## [Stored records]
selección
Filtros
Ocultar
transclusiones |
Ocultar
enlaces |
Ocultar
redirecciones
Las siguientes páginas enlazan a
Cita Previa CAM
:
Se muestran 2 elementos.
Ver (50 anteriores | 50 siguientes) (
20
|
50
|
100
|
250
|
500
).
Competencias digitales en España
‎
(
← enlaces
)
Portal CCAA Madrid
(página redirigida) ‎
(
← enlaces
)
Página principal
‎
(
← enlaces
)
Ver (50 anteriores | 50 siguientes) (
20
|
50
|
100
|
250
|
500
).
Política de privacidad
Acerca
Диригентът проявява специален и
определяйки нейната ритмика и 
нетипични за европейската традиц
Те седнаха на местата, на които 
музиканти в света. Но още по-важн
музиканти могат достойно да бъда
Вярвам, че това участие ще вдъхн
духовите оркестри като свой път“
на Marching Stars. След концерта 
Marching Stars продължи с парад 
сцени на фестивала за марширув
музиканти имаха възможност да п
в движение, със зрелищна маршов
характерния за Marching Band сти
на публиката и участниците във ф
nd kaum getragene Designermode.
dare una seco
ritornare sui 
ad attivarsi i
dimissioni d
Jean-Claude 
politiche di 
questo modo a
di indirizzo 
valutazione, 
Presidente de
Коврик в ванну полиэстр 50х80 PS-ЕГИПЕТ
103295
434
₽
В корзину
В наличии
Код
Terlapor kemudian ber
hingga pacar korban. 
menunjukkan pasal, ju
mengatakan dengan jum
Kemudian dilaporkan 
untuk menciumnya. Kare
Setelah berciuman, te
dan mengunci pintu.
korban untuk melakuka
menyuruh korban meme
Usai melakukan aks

## [Aim of the exercise]
Gather every line of the entries above that contains the string "korban", matching case exactly, and copy each of those lines out.

## [Result of this task]
hingga pacar korban. 
korban untuk melakuka
menyuruh korban meme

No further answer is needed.